Anikó Glogowski-Merten

Freihaus-Artikel Oktober 2024: Nationale Sicherheitsstrategie: Miteinander arbeiten, nicht aneinander vorbei

„Nationale Sicherheit“, das klingt vor allem nach Bundeswehr und Polizei, nach physischen Angriffen auf unser Land und unsere Bürger. Doch dahinter steckt viel mehr, und das alles will die Nationale Sicherheitsstrategie in den Blick nehmen, die die Bundesregierung im Sommer 2023 vorgelegt und über die der Bundestag nun erneut debattiert hat.

Wie gefährlich die Bedrohungen sind, zeigt beispielsweise ein Blick nach Georgien oder Moldau, wo in den vergangenen Wochen und Monaten Russland viel dafür getan hat, die Politik und Wahlen zu beeinflussen. Wie real für Deutschland, zeigen die Nachrichten hier: ein Brand in einer Metallfabrik eines deutschen Rüstungsunternehmens. Cyberangriffe auf Krankenhäuser, bei denen Daten verschlüsselt werden, um Lösegeld zu erpressen. Zerstörte Unterseekabel durch chinesische Schiffe. Aber auch: Folgen der Klimaerwärmung, Ernteausfälle, Pandemien, Hackerangriffe auf Forschungseinrichtungen, das alles bedroht die nationale Sicherheit, das alles müssen wir sehen, wenn Deutschland wehrhaft sein will.

Darum hat der Deutsche Bundestag in der vergangenen Woche erneut über die Nationale Sicherheitsstrategie gesprochen. Denn es gibt Verbesserungsbedarf, noch immer hakt es an der Organisation und so manche Schwerpunkte sind bisher nicht berücksichtigt.

Beispielsweise fehlt eine Definition von kritischer Infrastruktur (KRITIS). Kliniken, Verkehrswege, Wasser-, Strom- und Gasversorgung – all das ist logisch und richtigerweise Bestandteil der KRITIS. Aber auch Forschungsinstitute müssen dazu gehören: Kaum auszudenken, was Cyberangriffe anrichten können, die sich gegen Forschung im Gesundheitsbereich oder potenziell militärisch wichtige Technologien richten.

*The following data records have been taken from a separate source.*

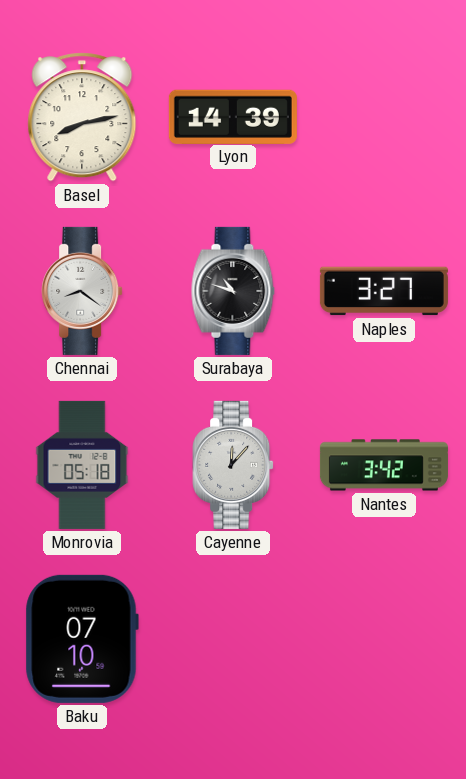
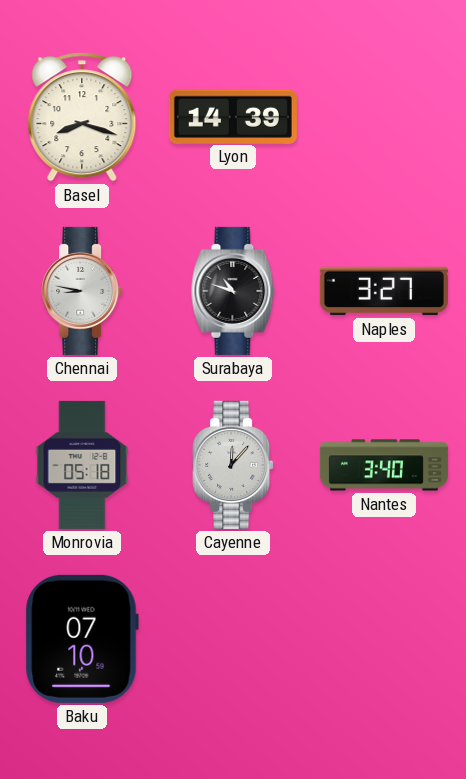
Basel: 8:13 -> 8:18
Chennai: 8:21 -> 8:47
Nantes: 3:42 -> 3:40
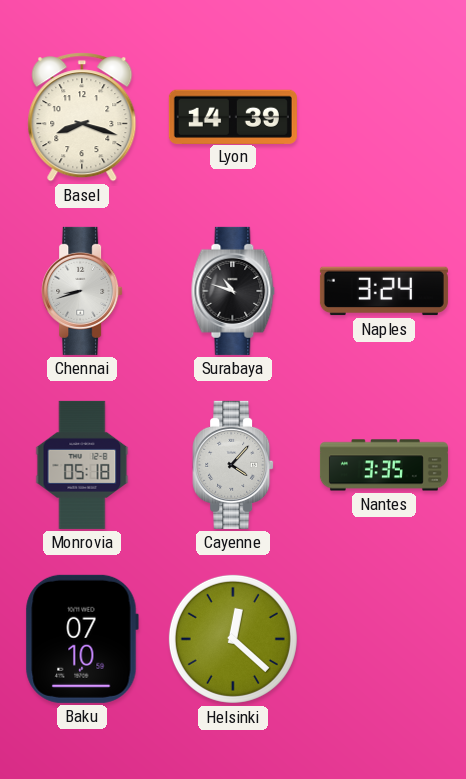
Chennai: 8:47 -> 8:42
Naples: 3:27 -> 3:24
Cayenne: 12:07 -> 4:07
Nantes: 3:40 -> 3:35
Helsinki: none -> 12:22
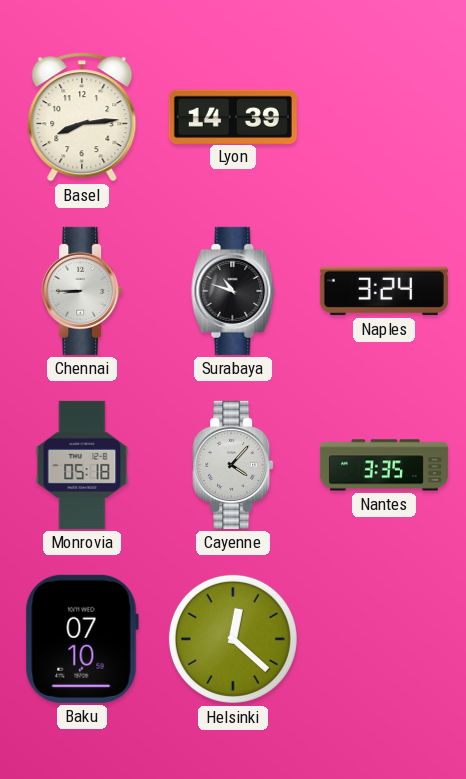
Basel: 8:18 -> 8:14
Chennai: 8:42 -> 8:45
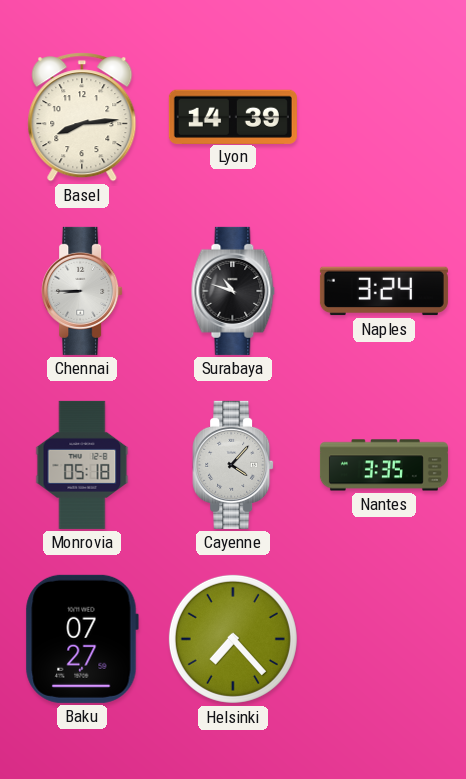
Baku: 07:10 -> 07:27
Helsinki: 12:22 -> 7:23
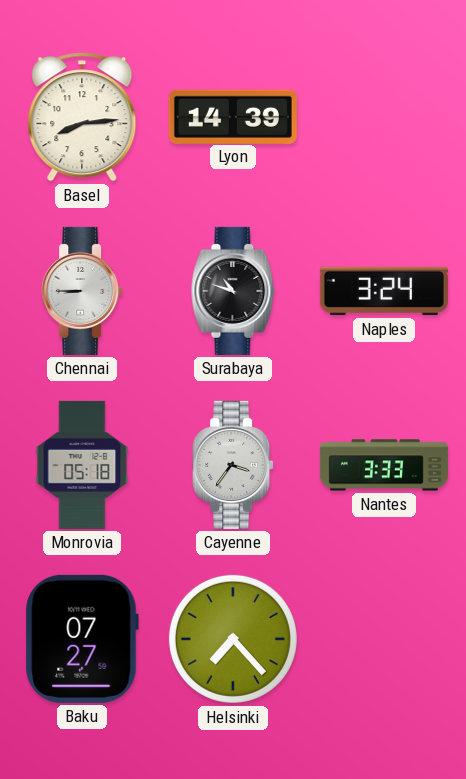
Cayenne: 4:07 -> 3:36
Nantes: 3:35 -> 3:33
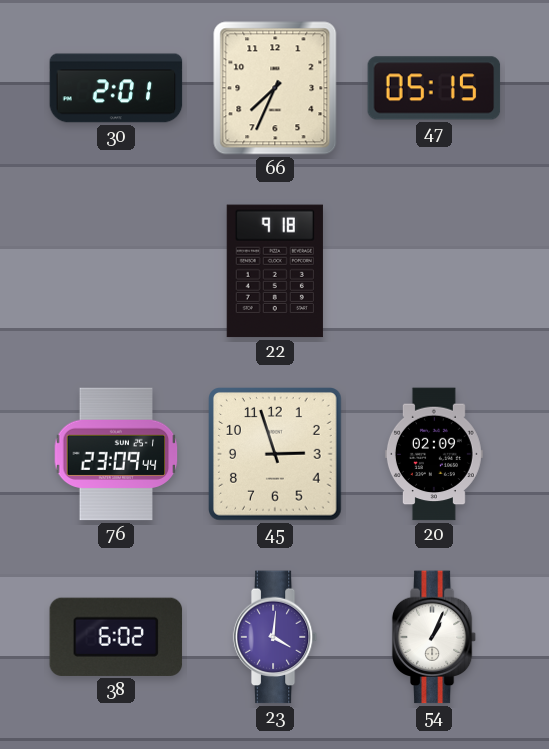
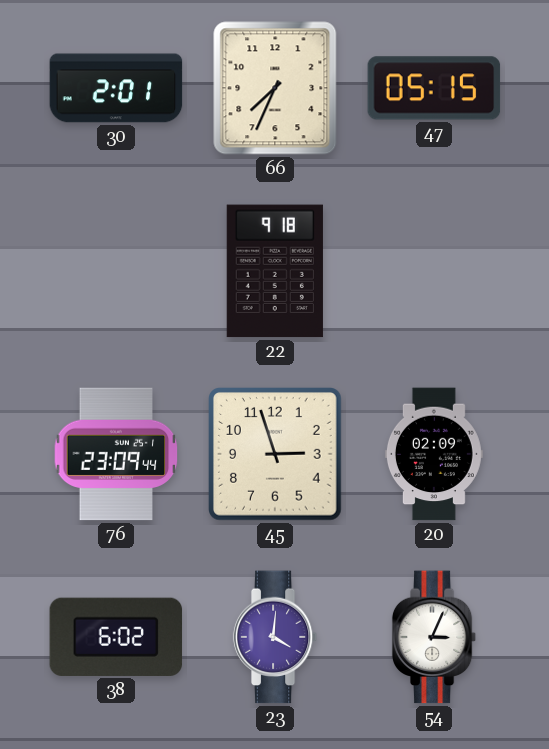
54: 1:04 -> 3:04
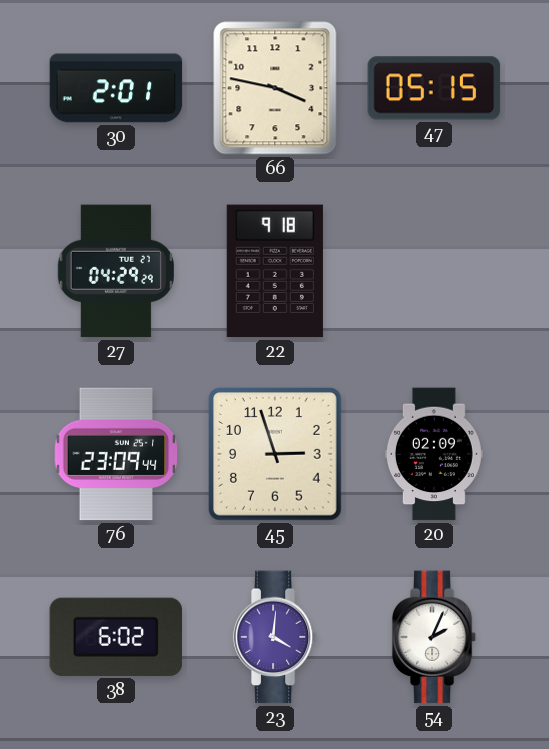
66: 7:34 -> 3:47
27: none -> 04:29
54: 3:04 -> 2:04
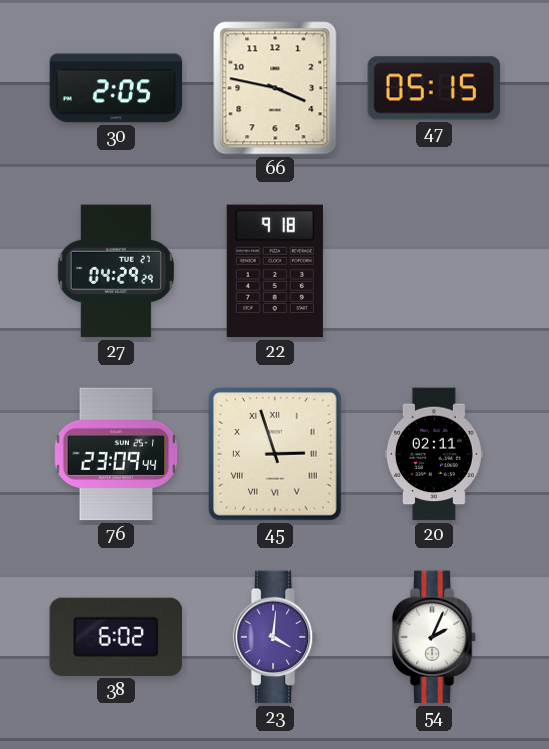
30: 2:01 -> 2:05
45 numerals: Arabic -> Roman
20: 02:09 -> 02:11
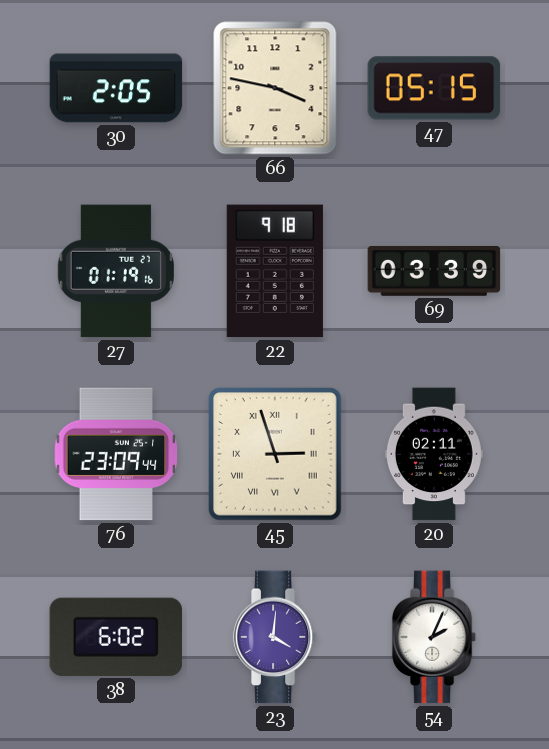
27: 04:29 -> 01:19
69: none -> 03:39
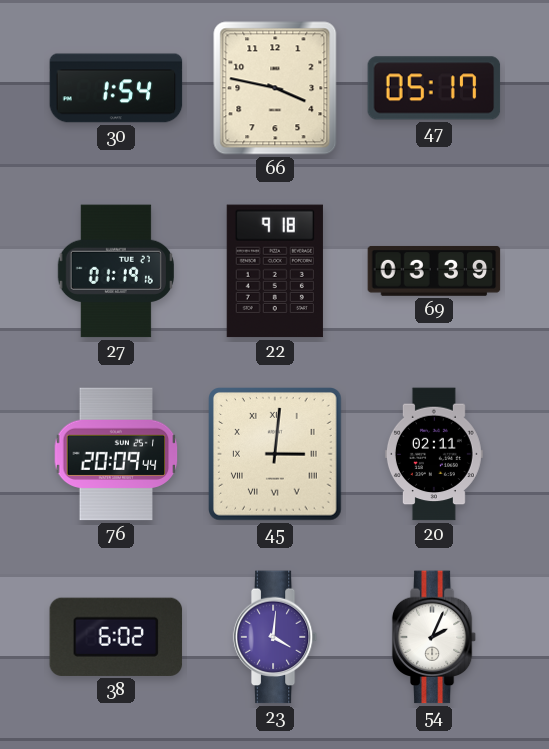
30: 2:05 -> 1:54
47: 05:15 -> 05:17
76: 23:09 -> 20:09
45: 2:57 -> 3:01
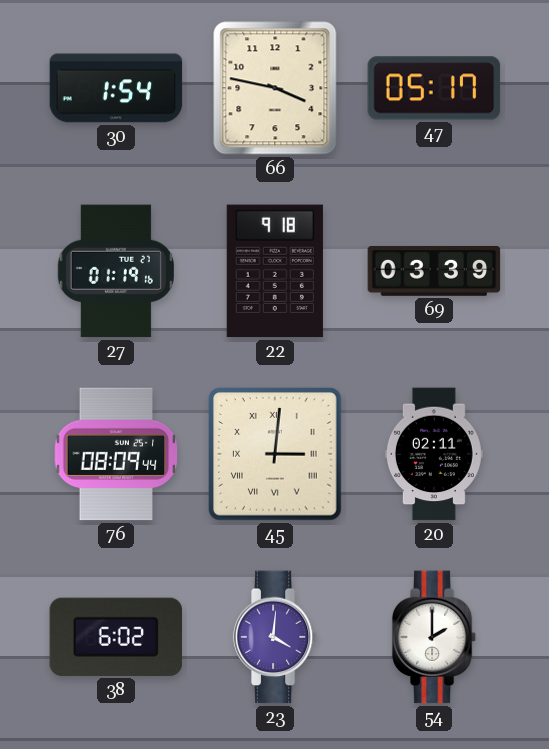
76: 20:09 -> 08:09
54: 2:04 -> 2:00
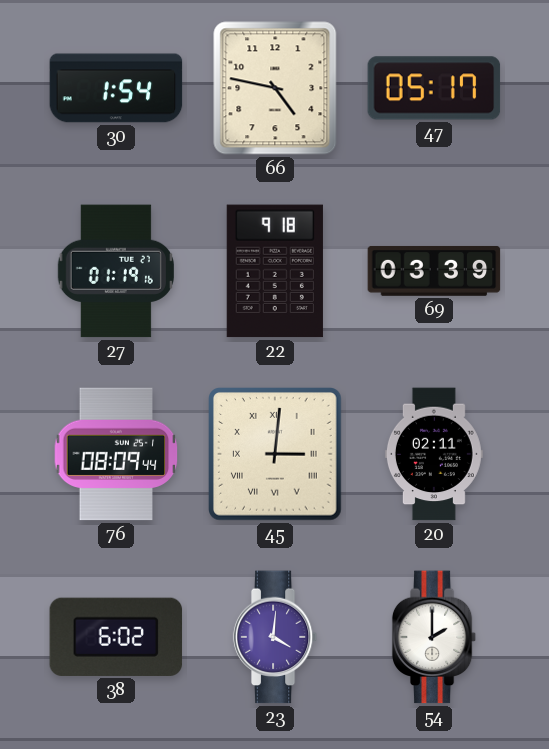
66: 3:47 -> 4:47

Auch die Hochsee-Gebiete oder der Weltraum müssen konsequenter mitgedacht und eingebunden werden. Der Ausfall von Satelliten zum Beispiel kann weitreichende Folgen für nahezu alle Lebensbereiche haben. Denn da geht es nicht nur darum, ob wir morgens einen Regenschirm einpacken oder auf dem Weg ins Büro im Stau stehen – allein ein vorhandenes GPS-Signal kann darüber entscheiden, ob ein verunglückter Mensch rechtzeitig von Rettungskräften gefunden wird, und der Landwirt, der in Erwartung eines Sturms doch lieber noch in der Nacht seinen Weizen erntet, trägt zu unser aller Ernährungssicherheit bei.

Vor allem aber braucht die Nationale Sicherheitsstrategie einen organisatorischen Unterbau, der funktioniert! Wenn Warnungen im Zuständigkeitswirrwarr untergehen, wenn Kommunikationswege zu lang ist sind, wenn Entscheidungen zwischen Ebenen hin und her geschoben werden, dann hat die beste Strategie keinen Sinn. Es muss dringend ein Forum geschaffen werden, in dem Außen-, Verteidigungs- und Innenpolitik nicht nebeneinander her, sondern miteinander arbeiten, in dem Länder und Kommunen regelhaft eingebunden sind, in dem Entscheidungen schnell und in enger Abstimmung miteinander getroffen werden können. Dieses Forum sollte ein Nationaler Sicherheitsrat sein, den die FDP schon lange fordert. Hier sollten sich unsere Koalitionspartner bewegen, denn bei aller liberalen Abneigung gegen überflüssige Gremien und Strukturen ist es offensichtlich, dass der Rat viele der aktuellen Probleme in der Kommunikation lösen könnte.

Wenn wir über Zusammenarbeit und Sicherheit sprechen, drängt sich übrigens noch ein weiteres Thema auf: das Sicherheitspaket, das der Bundestag in der vergangenen Woche beschlossen hat und das nun in seinen wichtigsten Teilen vom Bundesrat bestätigt wurde. In Hinblick auf die Befugnisse von Bund und Ländern sowie die datenschutzrechtlichen Fragen wird die Bundesregierung in Verhandlungen gehen, um Sicherheit für Bürgerinnen und Bürger zu schaffen.